On Dec. 24, 1814, the United States and Great Britain sat down to sign the treaty which would end the War of 1812 in a draw, restoring relations between the two countries. However, due to the lack of telecommunication at that time, it took weeks for news of the negotiations to reach the U.S., and the treaty itself didn't come into effect until February, when the U.S. Senate ratified it.
Approximately two-thirds of the Library of Congress' 55,000 volumes were burned in a fire that ravaged the library in Washington, D.C. Most of Thomas Jefferson's personal library, sold to the institution in 1815, was included in the loss.
A group of Confederate veterans got together in Pulaski, Tennesse, to form a secret society: the Ku Klux Klan. The organization quickly went from being a secret social fraternity to a paramilitary group, with the goal of reversing the federal government's progressive policies — especially those that increased the rights of the African-American population.

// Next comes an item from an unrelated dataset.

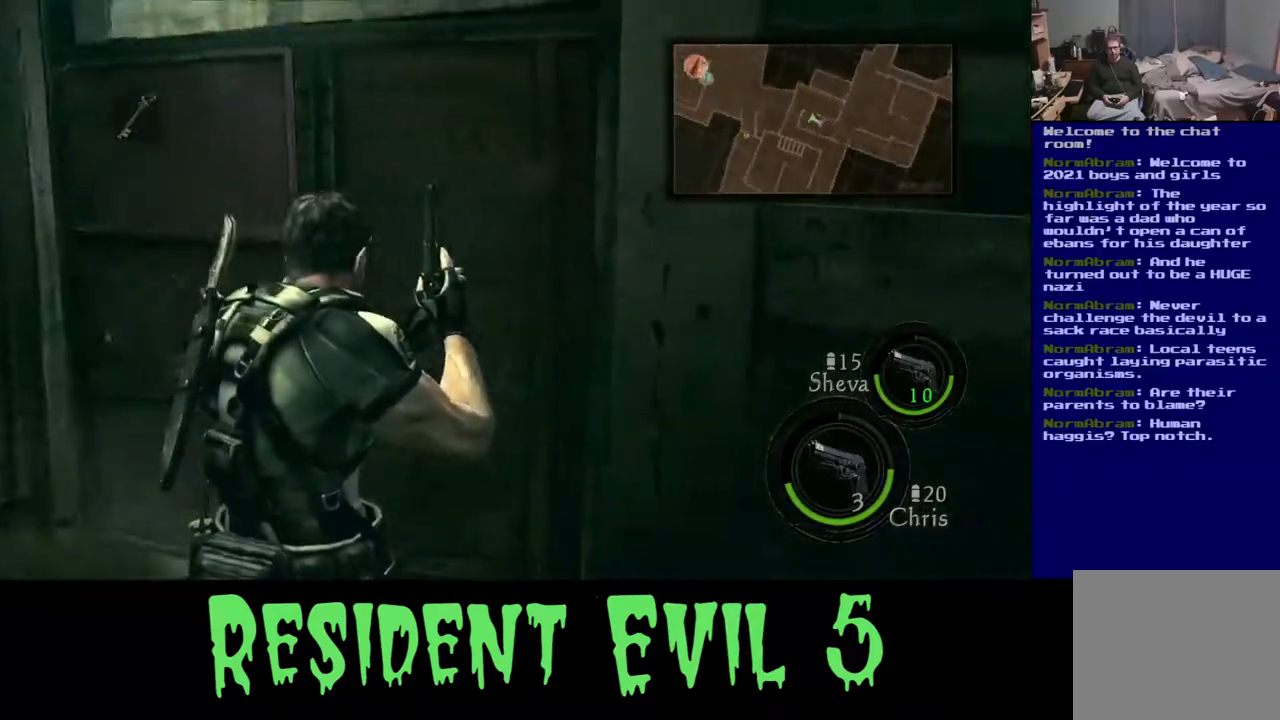
{"buttons": [], "left_stick": "up-left", "right_stick": "center", "events": []}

In a surprising manifestation of the Christmas spirit, scores of German, British, and French troops laid down their arms and initiated a holiday ceasefire on the western front. The soldiers shared cigarettes and whiskey, and some even exchanged presents with men they had been at war with just hours earlier.
After World War II and Italy's defeat, the question of what to do with Libya — which fell to the Italians in 1911 — arose. The British thought about dividing the country into three spheres of influence, each controlled by the British, the Italians, and the French. Arab nationalists objected, however, and the UN instead decided to create an independent state of Libya.
Libya wasn't the only country to gain its independence on Christmas Eve; just a few years later, Laos gained its independence from France. In 1893, France gained control of the region, making it a French protectorate, and France granted independence to Laos during the Geneva Conference of 1954.
Astronauts Frank Borman, James A. Lovell Jr., and William A. Anders orbited the moon during the Apollo 8 mission, becoming the first humans to do so. They performed 10 orbits, and the live TV broadcast became one of the most-watched programs in history.
Although the U.S. is the most recent country to have put boots on the ground in Afghanistan, in 1979, under the pretext of upholding the Soviet-Afghan Treaty, the Soviets invaded the country. The impact of the invasion was profound, as the country subsequently became a breeding ground for terrorism.
Witnesses first reported sightings of unexplained lights and the alleged landing of an aircraft in Rendlesham Forest, Suffolk, England. According to dozens of eyewitnesses, there were a number of unexplained events that took place over the course of three days, making it the most famous UFO event in Britain.
The Senate passed a historic $871 billion health care reform bill in a 60-39, party-line vote after months of heated debate. The reform, arguably President Barack Obama’s top domestic priority, is the biggest and most dramatic of its kind and is expected to extend insurance coverage to an additional 30 million Americans.